Which lines below contain the word "round"? Copy each one.
- - -
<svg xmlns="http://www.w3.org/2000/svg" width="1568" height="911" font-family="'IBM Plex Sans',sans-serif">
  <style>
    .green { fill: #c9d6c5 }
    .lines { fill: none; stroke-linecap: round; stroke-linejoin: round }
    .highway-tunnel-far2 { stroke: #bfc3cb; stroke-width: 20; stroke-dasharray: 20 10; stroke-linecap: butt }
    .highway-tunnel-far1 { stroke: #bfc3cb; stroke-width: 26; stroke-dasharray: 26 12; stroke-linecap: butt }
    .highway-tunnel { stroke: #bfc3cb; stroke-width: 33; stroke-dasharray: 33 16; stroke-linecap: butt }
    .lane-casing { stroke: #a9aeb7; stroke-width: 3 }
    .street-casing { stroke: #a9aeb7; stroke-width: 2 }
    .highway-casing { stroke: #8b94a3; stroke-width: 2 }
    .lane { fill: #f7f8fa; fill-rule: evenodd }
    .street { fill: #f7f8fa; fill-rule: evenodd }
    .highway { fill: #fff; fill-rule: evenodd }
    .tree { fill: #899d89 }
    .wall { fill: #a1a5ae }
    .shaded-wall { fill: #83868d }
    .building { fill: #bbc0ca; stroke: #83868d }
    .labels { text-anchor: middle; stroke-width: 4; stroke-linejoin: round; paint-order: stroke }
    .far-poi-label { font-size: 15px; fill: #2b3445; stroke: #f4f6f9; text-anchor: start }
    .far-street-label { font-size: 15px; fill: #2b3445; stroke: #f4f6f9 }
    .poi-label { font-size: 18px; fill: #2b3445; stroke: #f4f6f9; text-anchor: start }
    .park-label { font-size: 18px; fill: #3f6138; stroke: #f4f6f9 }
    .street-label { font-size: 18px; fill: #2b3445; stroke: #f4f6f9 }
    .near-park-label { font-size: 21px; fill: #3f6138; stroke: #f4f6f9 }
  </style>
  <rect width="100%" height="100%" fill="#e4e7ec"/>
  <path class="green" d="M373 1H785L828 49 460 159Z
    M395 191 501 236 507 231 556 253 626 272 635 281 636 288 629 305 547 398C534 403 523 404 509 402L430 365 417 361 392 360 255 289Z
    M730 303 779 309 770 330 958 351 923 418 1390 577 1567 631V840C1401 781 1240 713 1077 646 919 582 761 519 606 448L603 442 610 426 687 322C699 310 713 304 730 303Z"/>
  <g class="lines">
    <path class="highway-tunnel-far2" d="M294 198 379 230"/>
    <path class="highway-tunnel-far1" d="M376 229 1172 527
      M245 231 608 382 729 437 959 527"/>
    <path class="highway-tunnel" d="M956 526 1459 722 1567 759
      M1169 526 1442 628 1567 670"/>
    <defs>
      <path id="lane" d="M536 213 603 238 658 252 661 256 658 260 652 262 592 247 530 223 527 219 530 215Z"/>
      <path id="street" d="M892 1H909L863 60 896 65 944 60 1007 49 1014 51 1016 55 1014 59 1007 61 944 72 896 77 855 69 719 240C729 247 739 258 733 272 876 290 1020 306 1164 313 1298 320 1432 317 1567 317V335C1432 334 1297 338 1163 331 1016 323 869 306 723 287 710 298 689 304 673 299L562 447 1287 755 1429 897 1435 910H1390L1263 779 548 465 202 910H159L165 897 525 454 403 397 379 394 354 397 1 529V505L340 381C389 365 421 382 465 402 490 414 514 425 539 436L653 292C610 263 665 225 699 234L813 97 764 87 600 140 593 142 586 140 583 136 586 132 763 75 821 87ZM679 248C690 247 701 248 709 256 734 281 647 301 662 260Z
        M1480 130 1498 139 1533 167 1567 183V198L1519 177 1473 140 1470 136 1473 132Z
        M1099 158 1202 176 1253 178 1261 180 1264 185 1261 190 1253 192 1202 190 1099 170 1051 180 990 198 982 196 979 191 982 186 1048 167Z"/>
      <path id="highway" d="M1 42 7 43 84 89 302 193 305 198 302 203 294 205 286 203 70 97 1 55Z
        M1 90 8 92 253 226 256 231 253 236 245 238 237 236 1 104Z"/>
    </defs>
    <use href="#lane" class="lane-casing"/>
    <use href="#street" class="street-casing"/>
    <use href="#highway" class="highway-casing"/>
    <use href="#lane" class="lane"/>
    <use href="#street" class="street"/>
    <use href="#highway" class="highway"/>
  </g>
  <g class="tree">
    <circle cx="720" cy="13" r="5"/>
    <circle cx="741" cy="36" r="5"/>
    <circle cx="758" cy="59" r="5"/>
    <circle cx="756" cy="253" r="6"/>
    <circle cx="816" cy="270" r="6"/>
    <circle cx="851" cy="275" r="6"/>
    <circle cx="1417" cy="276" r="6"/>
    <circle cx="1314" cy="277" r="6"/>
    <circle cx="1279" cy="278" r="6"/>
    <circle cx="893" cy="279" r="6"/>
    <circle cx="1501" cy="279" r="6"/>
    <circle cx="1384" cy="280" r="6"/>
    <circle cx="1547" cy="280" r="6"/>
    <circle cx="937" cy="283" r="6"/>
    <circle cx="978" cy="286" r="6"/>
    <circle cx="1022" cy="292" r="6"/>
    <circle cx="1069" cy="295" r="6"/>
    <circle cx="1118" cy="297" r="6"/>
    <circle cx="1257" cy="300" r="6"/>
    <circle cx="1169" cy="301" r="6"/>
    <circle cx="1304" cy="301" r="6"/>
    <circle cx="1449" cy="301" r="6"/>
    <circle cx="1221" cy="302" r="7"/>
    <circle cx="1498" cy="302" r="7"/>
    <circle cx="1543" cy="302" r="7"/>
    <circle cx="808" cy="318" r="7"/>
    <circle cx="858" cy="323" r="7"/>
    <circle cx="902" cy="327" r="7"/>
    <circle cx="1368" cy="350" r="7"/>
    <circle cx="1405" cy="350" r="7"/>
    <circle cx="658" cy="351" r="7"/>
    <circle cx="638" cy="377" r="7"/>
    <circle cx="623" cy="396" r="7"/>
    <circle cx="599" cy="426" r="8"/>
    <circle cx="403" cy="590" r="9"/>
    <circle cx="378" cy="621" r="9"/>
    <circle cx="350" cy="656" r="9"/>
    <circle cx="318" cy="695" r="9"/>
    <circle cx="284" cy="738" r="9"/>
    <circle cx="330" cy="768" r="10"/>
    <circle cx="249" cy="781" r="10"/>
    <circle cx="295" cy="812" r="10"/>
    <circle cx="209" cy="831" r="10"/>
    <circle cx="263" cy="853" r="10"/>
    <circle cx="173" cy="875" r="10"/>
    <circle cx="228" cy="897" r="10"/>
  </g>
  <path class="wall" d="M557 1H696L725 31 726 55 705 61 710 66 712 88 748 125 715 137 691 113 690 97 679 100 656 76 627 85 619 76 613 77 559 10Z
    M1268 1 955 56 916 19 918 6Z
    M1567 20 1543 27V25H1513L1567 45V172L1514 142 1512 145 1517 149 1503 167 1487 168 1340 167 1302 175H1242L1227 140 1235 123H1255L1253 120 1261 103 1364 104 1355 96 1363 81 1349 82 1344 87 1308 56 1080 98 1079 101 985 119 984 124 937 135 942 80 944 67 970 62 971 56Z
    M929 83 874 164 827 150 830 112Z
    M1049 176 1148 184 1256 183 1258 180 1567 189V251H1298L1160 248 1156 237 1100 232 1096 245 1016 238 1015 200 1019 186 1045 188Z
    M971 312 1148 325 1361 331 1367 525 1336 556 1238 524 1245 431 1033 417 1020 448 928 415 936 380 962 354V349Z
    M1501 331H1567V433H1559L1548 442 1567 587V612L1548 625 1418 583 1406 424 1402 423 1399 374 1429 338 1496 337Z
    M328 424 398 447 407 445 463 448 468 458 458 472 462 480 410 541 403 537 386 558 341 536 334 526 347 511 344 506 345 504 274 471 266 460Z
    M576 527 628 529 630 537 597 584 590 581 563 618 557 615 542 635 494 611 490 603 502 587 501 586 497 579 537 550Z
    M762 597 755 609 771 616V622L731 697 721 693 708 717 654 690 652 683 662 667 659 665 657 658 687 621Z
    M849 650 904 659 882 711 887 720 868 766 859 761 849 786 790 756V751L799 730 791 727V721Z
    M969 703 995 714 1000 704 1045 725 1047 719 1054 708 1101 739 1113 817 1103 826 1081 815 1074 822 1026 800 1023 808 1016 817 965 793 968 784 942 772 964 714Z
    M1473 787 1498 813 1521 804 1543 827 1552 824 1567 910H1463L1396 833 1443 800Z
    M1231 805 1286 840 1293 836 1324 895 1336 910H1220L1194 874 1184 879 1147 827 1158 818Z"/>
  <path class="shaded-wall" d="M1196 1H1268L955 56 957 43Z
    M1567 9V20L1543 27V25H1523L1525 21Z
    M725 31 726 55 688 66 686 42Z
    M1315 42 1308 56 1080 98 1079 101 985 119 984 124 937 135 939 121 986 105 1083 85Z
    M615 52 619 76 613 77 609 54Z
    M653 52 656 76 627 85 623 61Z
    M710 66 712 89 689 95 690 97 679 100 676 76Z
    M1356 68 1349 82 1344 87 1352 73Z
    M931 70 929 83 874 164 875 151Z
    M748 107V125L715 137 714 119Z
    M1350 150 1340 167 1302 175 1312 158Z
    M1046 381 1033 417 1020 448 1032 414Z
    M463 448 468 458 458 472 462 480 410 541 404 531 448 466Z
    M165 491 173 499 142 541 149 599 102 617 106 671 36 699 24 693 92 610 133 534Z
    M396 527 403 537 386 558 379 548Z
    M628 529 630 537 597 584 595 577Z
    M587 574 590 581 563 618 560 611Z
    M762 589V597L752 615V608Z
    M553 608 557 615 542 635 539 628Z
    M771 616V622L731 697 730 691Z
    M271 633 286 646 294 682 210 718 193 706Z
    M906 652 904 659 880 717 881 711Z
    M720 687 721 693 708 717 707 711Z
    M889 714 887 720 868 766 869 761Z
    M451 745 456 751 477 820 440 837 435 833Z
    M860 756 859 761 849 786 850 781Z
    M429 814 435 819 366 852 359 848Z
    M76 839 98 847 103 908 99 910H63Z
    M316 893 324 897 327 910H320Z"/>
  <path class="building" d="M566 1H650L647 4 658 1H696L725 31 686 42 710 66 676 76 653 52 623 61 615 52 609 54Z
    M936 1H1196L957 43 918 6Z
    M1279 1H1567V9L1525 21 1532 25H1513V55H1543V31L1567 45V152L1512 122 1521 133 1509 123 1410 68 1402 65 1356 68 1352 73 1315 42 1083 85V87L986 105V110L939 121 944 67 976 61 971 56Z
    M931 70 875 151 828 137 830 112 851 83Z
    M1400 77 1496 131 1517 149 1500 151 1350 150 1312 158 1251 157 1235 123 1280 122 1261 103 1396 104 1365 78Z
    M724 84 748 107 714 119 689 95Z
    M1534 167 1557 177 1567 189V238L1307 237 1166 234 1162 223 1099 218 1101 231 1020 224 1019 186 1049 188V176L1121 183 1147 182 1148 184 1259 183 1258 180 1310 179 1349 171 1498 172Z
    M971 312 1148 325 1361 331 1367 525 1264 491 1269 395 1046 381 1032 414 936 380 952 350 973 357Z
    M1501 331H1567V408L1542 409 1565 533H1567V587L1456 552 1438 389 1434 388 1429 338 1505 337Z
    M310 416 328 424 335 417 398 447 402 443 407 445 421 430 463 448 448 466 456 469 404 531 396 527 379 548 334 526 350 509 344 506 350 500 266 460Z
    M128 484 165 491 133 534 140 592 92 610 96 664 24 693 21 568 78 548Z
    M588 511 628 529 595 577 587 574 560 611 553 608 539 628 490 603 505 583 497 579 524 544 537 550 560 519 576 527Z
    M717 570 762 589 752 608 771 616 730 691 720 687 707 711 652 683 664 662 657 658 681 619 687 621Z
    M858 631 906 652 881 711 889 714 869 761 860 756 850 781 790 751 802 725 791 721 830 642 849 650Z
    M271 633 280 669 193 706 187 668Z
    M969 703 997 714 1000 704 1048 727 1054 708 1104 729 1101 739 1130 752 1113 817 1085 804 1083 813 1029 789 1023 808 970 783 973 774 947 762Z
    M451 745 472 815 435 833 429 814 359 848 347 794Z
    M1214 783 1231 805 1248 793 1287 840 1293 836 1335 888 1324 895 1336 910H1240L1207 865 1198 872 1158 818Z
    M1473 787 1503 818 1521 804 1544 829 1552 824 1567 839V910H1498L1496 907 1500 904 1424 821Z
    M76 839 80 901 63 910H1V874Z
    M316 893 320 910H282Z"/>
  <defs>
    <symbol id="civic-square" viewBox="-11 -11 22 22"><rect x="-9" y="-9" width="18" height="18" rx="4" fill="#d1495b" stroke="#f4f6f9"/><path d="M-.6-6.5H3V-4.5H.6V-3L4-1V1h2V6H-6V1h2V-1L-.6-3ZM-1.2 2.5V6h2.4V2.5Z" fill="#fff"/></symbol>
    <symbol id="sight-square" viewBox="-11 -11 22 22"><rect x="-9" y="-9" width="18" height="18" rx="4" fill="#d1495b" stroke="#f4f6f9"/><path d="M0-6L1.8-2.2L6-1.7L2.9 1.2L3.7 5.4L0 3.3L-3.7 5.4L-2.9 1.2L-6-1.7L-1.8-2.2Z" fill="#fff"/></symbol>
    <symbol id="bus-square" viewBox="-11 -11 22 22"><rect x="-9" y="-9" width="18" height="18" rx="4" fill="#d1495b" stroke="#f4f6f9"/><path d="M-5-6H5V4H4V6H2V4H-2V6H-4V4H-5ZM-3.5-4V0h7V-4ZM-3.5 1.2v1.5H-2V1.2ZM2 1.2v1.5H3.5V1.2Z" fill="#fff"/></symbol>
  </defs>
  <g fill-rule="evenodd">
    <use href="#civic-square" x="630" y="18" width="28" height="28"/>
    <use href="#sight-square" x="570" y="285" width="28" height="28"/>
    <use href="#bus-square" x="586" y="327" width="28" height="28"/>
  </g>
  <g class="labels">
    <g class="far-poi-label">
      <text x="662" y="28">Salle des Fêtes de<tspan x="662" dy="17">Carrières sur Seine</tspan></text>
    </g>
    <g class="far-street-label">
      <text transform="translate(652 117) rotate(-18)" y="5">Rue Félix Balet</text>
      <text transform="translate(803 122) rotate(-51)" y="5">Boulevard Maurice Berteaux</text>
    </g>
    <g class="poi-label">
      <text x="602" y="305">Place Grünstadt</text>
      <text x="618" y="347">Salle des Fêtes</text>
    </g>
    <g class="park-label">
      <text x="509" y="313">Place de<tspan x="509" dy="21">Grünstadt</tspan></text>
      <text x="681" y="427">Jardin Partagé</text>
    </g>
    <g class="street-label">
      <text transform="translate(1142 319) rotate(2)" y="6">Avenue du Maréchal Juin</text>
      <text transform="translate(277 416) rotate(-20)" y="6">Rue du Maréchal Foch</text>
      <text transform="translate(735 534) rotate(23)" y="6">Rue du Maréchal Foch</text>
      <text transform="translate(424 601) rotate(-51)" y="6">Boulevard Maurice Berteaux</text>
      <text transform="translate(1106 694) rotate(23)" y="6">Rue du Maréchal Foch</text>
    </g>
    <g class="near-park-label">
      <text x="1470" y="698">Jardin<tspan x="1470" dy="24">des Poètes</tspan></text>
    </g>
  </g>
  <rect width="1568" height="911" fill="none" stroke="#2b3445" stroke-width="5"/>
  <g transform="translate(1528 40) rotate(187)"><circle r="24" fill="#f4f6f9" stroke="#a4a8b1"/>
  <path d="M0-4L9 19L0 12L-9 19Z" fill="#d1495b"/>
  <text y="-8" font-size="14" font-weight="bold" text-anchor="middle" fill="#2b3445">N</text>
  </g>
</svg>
- - -
__Response to the task__:
    .lines { fill: none; stroke-linecap: round; stroke-linejoin: round }
    .labels { text-anchor: middle; stroke-width: 4; stroke-linejoin: round; paint-order: stroke }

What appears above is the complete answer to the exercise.